LIST OF TASKS.
**1.** In the passage on feedback for solo founders, who is named as talking about generous critics?
**2.** Translate this sentence from the passage on feedback for solo founders into Spanish: "When you get generous feedback, implement it ASAP."

GIVEN PASSAGE.
begin
Feedback as a solo-founder
Okay, so we need feedback. Feedback is how we get better. But it’s kind of hard to come by as a solo-founder.
In our day jobs, these cycles are built-in for us. Quarterly check-ins, one-on-one’s, annual performance reviews — these all serve as formal feedback.
And then there’s informal feedback, the kind of feedback you get from your peers after shipping very good (or bad) work.
I’d argue that these peer incentives have the most impact on us.
So how do we recreate that while Indie hacking?
I’m not the expert here; I’m just starting to figure it out.
Twitter feels like a good candidate, but it has its flaws.
Seth Godin talks about generous critics, the people who want to help us ship better things by helping us see more clearly.
Remember to find the generous critics on Twitter (or IH).
Ask yourself:
Is this person’s advice generous?
before you take it too seriously.
When you get generous feedback, implement it ASAP.
And this is how we get to the update of what I’ve been working on this week.
end
ITEMS.
begin
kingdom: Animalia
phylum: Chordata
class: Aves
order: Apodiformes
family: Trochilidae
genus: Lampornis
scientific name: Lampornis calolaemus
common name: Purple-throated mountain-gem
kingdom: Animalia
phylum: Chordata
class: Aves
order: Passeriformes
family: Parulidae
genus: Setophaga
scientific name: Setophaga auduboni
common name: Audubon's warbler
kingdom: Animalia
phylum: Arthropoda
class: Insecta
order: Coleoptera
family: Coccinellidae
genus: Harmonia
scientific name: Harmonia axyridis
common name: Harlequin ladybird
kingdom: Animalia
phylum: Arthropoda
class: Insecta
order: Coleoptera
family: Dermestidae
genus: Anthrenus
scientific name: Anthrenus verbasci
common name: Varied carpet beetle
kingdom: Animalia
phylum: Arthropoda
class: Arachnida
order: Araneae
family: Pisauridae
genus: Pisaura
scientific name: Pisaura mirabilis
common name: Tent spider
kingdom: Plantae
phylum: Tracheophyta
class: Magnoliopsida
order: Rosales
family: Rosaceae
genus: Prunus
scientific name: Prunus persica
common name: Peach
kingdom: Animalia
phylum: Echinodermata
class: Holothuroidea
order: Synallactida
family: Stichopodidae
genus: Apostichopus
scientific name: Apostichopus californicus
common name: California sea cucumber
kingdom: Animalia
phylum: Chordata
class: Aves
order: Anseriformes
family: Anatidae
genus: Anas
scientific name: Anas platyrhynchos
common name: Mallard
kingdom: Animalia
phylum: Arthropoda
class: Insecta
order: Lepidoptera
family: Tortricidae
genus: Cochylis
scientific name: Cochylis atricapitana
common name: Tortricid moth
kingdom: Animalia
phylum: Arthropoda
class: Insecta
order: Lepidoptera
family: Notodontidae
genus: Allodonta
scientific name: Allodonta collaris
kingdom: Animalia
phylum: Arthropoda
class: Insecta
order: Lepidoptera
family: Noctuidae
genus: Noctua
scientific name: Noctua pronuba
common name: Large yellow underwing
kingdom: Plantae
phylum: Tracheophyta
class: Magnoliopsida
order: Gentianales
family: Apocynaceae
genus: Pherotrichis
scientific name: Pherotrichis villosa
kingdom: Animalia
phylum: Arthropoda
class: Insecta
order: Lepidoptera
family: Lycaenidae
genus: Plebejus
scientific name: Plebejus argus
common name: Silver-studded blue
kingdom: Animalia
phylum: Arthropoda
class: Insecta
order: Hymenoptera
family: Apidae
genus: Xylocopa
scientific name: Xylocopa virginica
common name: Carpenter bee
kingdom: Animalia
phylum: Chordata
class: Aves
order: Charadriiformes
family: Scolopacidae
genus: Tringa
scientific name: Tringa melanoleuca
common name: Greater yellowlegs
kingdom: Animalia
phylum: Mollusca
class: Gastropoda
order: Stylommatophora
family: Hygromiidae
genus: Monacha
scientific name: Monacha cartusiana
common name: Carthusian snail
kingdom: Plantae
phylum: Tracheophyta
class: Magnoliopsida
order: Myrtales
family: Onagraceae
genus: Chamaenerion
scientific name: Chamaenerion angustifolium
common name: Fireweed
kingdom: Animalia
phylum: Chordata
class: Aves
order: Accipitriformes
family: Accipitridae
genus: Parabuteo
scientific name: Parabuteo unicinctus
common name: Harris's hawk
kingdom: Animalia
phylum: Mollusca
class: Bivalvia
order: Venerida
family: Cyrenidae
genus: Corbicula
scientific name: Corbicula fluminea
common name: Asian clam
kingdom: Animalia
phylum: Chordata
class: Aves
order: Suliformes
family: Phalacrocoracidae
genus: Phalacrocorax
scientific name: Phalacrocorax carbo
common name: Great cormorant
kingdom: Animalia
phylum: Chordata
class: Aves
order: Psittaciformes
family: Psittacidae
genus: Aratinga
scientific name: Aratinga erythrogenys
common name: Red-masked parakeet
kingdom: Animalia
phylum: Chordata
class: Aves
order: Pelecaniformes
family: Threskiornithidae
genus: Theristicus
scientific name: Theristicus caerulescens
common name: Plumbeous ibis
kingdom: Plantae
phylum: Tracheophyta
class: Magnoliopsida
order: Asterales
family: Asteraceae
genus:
end
RESPONSES BY TASK.
**1.** Seth Godin

**2.** Cuando recibas comentarios generosos, ponlos en práctica lo antes posible.